What the task asks: In the listing that follows, the range to quote begins at the line that has "This load prediction" and ends after the line that has "Unlike Reidani et"; quote it verbatim and add nothing.

Exercise inputs:

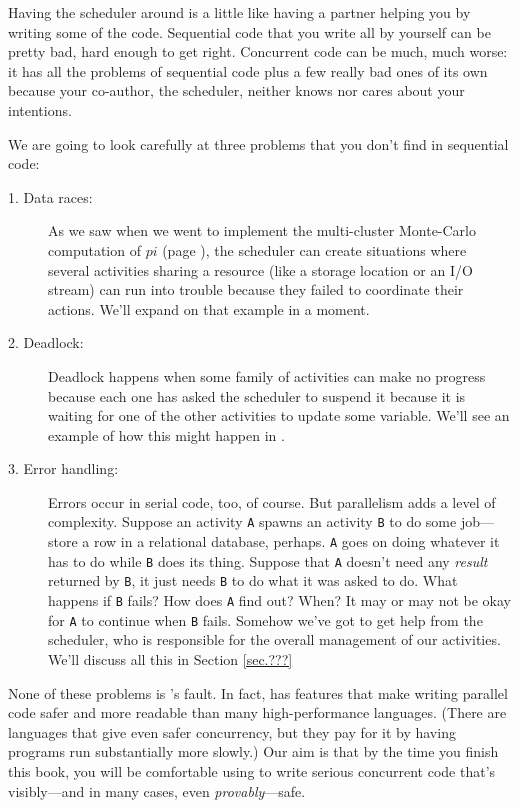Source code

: Having the scheduler around is a little like having a partner helping you by
writing some of the code.  Sequential code that you write all by 
yourself can be pretty bad, hard enough to get right.  Concurrent code
can be much, much worse: it has all the problems of sequential 
code plus a few really bad ones of its own because your co-author,
the scheduler, neither knows nor cares about your intentions.

We are going to look carefully at three problems that you don't find in
sequential code:

\begin{description}
\item[1. Data races: ]
As we saw when we went to implement the multi-cluster Monte-Carlo computation
of $pi$ (page \pageref{verb:montepierror}), the scheduler can create situations
where several activities sharing a resource (like a storage location or an I/O stream)
can run into trouble because they failed to coordinate their actions.  We'll expand
on that example in a moment.
\item[2. Deadlock: ]
Deadlock happens when some family of activities can make no progress because
each one has asked the scheduler to  suspend it because it is waiting for one of
the other activities to update some variable. We'll see an example of how this
might happen in .
\item[3. Error handling: ]
Errors occur in serial code, too, of course.  But parallelism adds a level of 
complexity.  Suppose an activity {\tt A} spawns an activity {\tt B} to do some
job---store a row in a relational database, perhaps.  {\tt A} goes on doing
whatever it has to do while {\tt B} does its thing.  
Suppose that {\tt A} doesn't need any {\em result} returned by {\tt B},
it just needs {\tt B} to do what it was asked to do.  What happens
if  {\tt B}
fails?  How does {\tt A} find out?  When?  It may or may not be okay for
{\tt A} to continue when {\tt B} fails.  Somehow we've got to get 
help from the scheduler, who is responsible for the overall management
of our activities. We'll discuss all
this in Section \ref{sec.???}
\end{description} 

None of these problems is \Xten{}'s fault.  In fact, \Xten{} has features that make
writing parallel code safer and more readable than many high-performance languages.
(There are languages that give even
safer concurrency, but they pay for it by having programs run substantially
more slowly.)  Our aim is that by the time you finish this book, you will be comfortable
using \Xten{} to write serious concurrent code that's visibly---and in many
cases, even {\em provably}---safe.

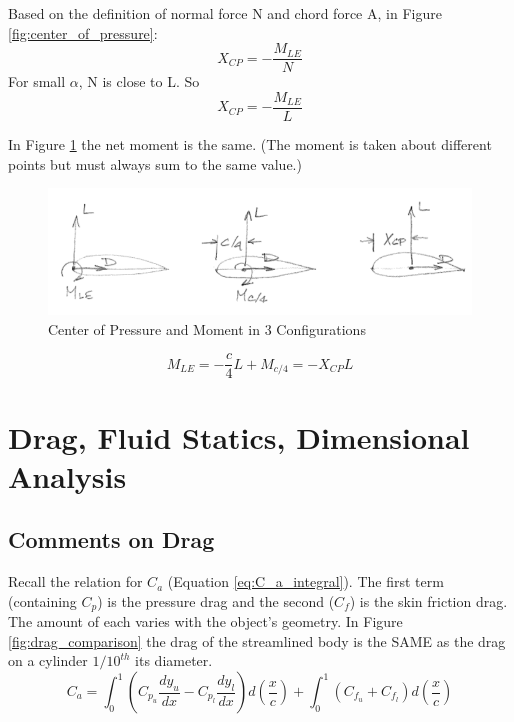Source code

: \documentclass[draft=false, titlepage]{article}
\begin{document}
Based on the definition of normal force N and chord force A, in Figure \ref{fig:center_of_pressure}:
\begin{equation}
    X_{CP} = -\frac{M_{LE}}{N}
\end{equation}
For small $\alpha$, N is close to L. So
\begin{equation}
    X_{CP} = -\frac{M_{LE}}{L}
\end{equation}

In Figure \ref{fig:center_of_pressure2} the net moment is the same. (The moment is taken about different points but must always sum to the same value.)

\begin{figure}[ht]
    \centering
    \includegraphics[width=0.9\linewidth]{Figures/center_of_pressure_2.PNG}
    \caption{Center of Pressure and Moment in 3 Configurations}
    \label{fig:center_of_pressure2}
\end{figure}

\begin{equation}
    M_{LE} = -\frac{c}{4}L + M_{c/4} = -X_{CP}L
\end{equation}

\section{Drag, Fluid Statics, Dimensional Analysis}
\subsection{Comments on Drag}
Recall the relation for $C_a$ (Equation \ref{eq:C_a_integral}). The first term (containing $C_p$) is the pressure drag and the second ($C_f$) is the skin friction drag. The amount of each varies with the object's geometry. In Figure \ref{fig:drag_comparison} the drag of the streamlined body is the SAME as the drag on a cylinder $1/10^{th}$ its diameter.
\begin{equation}
    C_a = \int_0^1(C_{p_u}\frac{dy_u}{dx} - C_{p_l}\frac{dy_l}{dx})d(\frac{x}{c}) + \int_0^1(C_{f_u} + C_{f_l})d(\frac{x}{c})
    \label{eq:C_a_integral}
\end{equation}
\end{document}
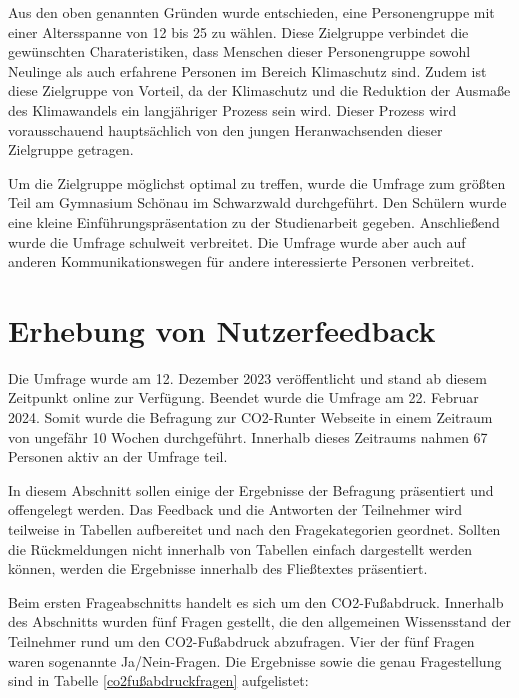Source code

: Aus den oben genannten Gründen wurde entschieden, eine Personengruppe mit einer Altersspanne von 12 bis 25 zu wählen.
Diese Zielgruppe verbindet die gewünschten Charateristiken, dass Menschen dieser Personengruppe sowohl Neulinge als auch erfahrene Personen im Bereich Klimaschutz sind.
Zudem ist diese Zielgruppe von Vorteil, da der Klimaschutz und die Reduktion der Ausmaße des Klimawandels ein langjähriger Prozess sein wird.
Dieser Prozess wird vorausschauend hauptsächlich von den jungen Heranwachsenden dieser Zielgruppe getragen.

Um die Zielgruppe möglichst optimal zu treffen, wurde die Umfrage zum größten Teil am Gymnasium Schönau im Schwarzwald durchgeführt.
Den Schülern wurde eine kleine Einführungspräsentation zu der Studienarbeit gegeben.
Anschließend wurde die Umfrage schulweit verbreitet.
Die Umfrage wurde aber auch auf anderen Kommunikationswegen für andere interessierte Personen verbreitet.

\section{Erhebung von Nutzerfeedback}
Die Umfrage wurde am 12. Dezember 2023 veröffentlicht und stand ab diesem Zeitpunkt online zur Verfügung.
Beendet wurde die Umfrage am 22. Februar 2024.
Somit wurde die Befragung zur CO2-Runter Webseite in einem Zeitraum von ungefähr 10 Wochen durchgeführt.
Innerhalb dieses Zeitraums nahmen 67 Personen aktiv an der Umfrage teil.

In diesem Abschnitt sollen einige der Ergebnisse der Befragung präsentiert und offengelegt werden.
Das Feedback und die Antworten der Teilnehmer wird teilweise in Tabellen aufbereitet und nach den Fragekategorien geordnet.
Sollten die Rückmeldungen nicht innerhalb von Tabellen einfach dargestellt werden können, werden die Ergebnisse innerhalb des Fließtextes präsentiert.

Beim ersten Frageabschnitts handelt es sich um den CO2-Fußabdruck.
Innerhalb des Abschnitts wurden fünf Fragen gestellt, die den allgemeinen Wissensstand der Teilnehmer rund um den CO2-Fußabdruck abzufragen.
Vier der fünf Fragen waren sogenannte Ja/Nein-Fragen.
Die Ergebnisse sowie die genau Fragestellung sind in Tabelle \ref{co2fußabdruckfragen} aufgelistet: \newline

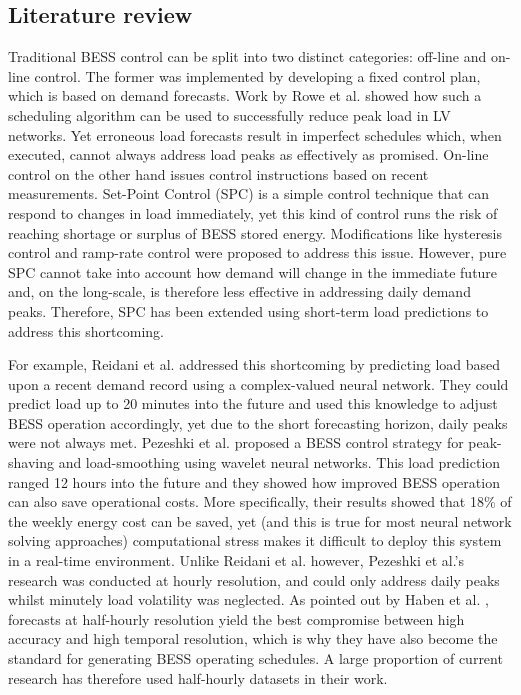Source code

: \subsection{Literature review}
\label{ch2:subsec:literature-review}

Traditional BESS control can be split into two distinct categories: off-line and on-line control.
The former was implemented by developing a fixed control plan, which is based on demand forecasts.
Work by Rowe et al. \cite{Rowe2014a} showed how such a scheduling algorithm can be used to successfully reduce peak load in LV networks.
Yet erroneous load forecasts result in imperfect schedules which, when executed, cannot always address load peaks as effectively as promised.
On-line control on the other hand issues control instructions based on recent measurements.
Set-Point Control (SPC) is a simple control technique that can respond to changes in load immediately, yet this kind of control runs the risk of reaching shortage or surplus of BESS stored energy.
Modifications like hysteresis control \cite{Gybel2012} and ramp-rate control \cite{Such2012} were proposed to address this issue.
However, pure SPC cannot take into account how demand will change in the immediate future and, on the long-scale, is therefore less effective in addressing daily demand peaks.
Therefore, SPC has been extended using short-term load predictions to address this shortcoming.

For example, Reidani et al. \cite{Reihani2016} addressed this shortcoming by predicting load based upon a recent demand record using a complex-valued neural network.
They could predict load up to 20 minutes into the future and used this knowledge to adjust BESS operation accordingly, yet due to the short forecasting horizon, daily peaks were not always met.
Pezeshki et al. \cite{Pezeshki2014} proposed a BESS control strategy for peak-shaving and load-smoothing using wavelet neural networks.
This load prediction ranged 12 hours into the future and they showed how improved BESS operation can also save operational costs.
More specifically, their results showed that 18\% of the weekly energy cost can be saved, yet (and this is true for most neural network solving approaches) computational stress makes it difficult to deploy this system in a real-time environment.
Unlike Reidani et al. however, Pezeshki et al.'s research was conducted at hourly resolution, and could only address daily peaks whilst minutely load volatility was neglected.
As pointed out by Haben et al. \cite{Poghosyan2014, Haben2014}, forecasts at half-hourly resolution yield the best compromise between high accuracy and high temporal resolution, which is why they have also become the standard for generating BESS operating schedules.
A large proportion of current research has therefore used half-hourly datasets in their work.

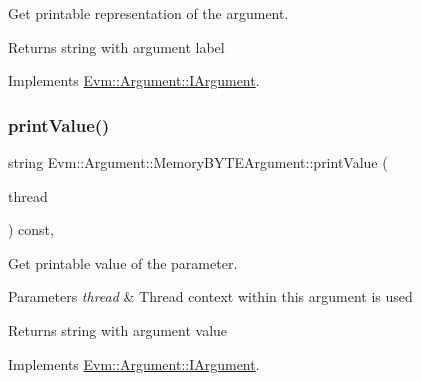 Get printable representation of the argument. 

\begin{DoxyReturn}{Returns}
string with argument label 
\end{DoxyReturn}


Implements \mbox{\hyperlink{struct_evm_1_1_argument_1_1_i_argument_a35bdae816e89f6f9fc393b6e03c5e521}{Evm\+::\+Argument\+::\+I\+Argument}}.

\mbox{\label{struct_evm_1_1_argument_1_1_memory_b_y_t_e_argument_a7fbed3cafe6784094617c522a2c91412}} 
\subsubsection{\texorpdfstring{print\+Value()}{printValue()}}
{\footnotesize\ttfamily string Evm\+::\+Argument\+::\+Memory\+B\+Y\+T\+E\+Argument\+::print\+Value (\begin{DoxyParamCaption}\item[{\mbox{\hyperlink{struct_evm_1_1_thread_context}{Thread\+Context}} \&}]{thread }\end{DoxyParamCaption}) const\hspace{0.3cm}{\ttfamily [override]}, {\ttfamily [virtual]}}



Get printable value of the parameter. 


\begin{DoxyParams}{Parameters}
{\em thread} & Thread context within this argument is used \\
\hline
\end{DoxyParams}
\begin{DoxyReturn}{Returns}
string with argument value 
\end{DoxyReturn}


Implements \mbox{\hyperlink{struct_evm_1_1_argument_1_1_i_argument_afcab2d2a1515518a111881a635c83da3}{Evm\+::\+Argument\+::\+I\+Argument}}.

\mbox{\label{struct_evm_1_1_argument_1_1_memory_b_y_t_e_argument_a6da25d3c59f1676c39ac8f0f0f211863}} 
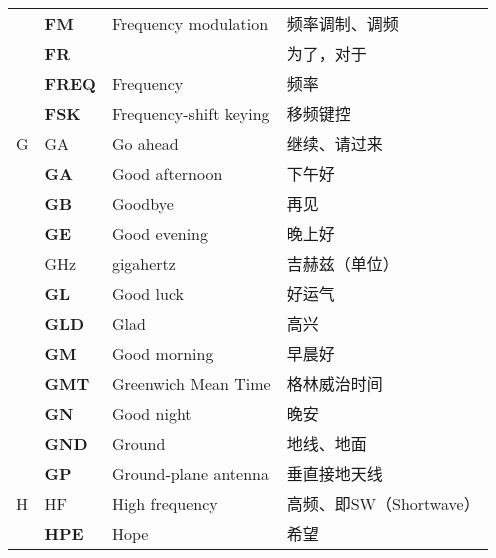 \begin{longtable}[l]{llll}
    & \textbf{FM}                       & Frequency modulation                    & 频率调制、调频             \\
    & \textbf{FR}                       &                                         & 为了，对于               \\
    & \textbf{FREQ}                     & Frequency                               & 频率                  \\
    & \textbf{FSK}                      & Frequency-shift keying                  & 移频键控                \\
  G & GA                                & Go ahead                                & 继续、请过来              \\
    & \textbf{GA}                       & Good afternoon                          & 下午好                 \\
    & \textbf{GB}                       & Goodbye                                 & 再见                  \\
    & \textbf{GE}                       & Good evening                            & 晚上好                 \\
    & \si{\GHz}                         & gigahertz                               & 吉赫兹（单位）             \\
    & \textbf{GL}                       & Good luck                               & 好运气                 \\
    & \textbf{GLD}                      & Glad                                    & 高兴                  \\
    & \textbf{GM}                       & Good morning                            & 早晨好                 \\
    & \textbf{GMT}                      & Greenwich Mean Time                     & 格林威治时间              \\ %
    & \textbf{GN}                       & Good night                              & 晚安                  \\
    & \textbf{GND}                      & Ground                                  & 地线、地面               \\
    & \textbf{GP}                       & Ground-plane antenna                    & 垂直接地天线              \\
  H & HF                                & High frequency                          & 高频、即SW（Shortwave）   \\
    & \textbf{HPE}                      & Hope                                    & 希望                  \\

\end{longtable}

Solved exercise:
This load prediction ranged 12 hours into the future and they showed how improved BESS operation can also save operational costs.
More specifically, their results showed that 18\% of the weekly energy cost can be saved, yet (and this is true for most neural network solving approaches) computational stress makes it difficult to deploy this system in a real-time environment.
Unlike Reidani et al. however, Pezeshki et al.'s research was conducted at hourly resolution, and could only address daily peaks whilst minutely load volatility was neglected.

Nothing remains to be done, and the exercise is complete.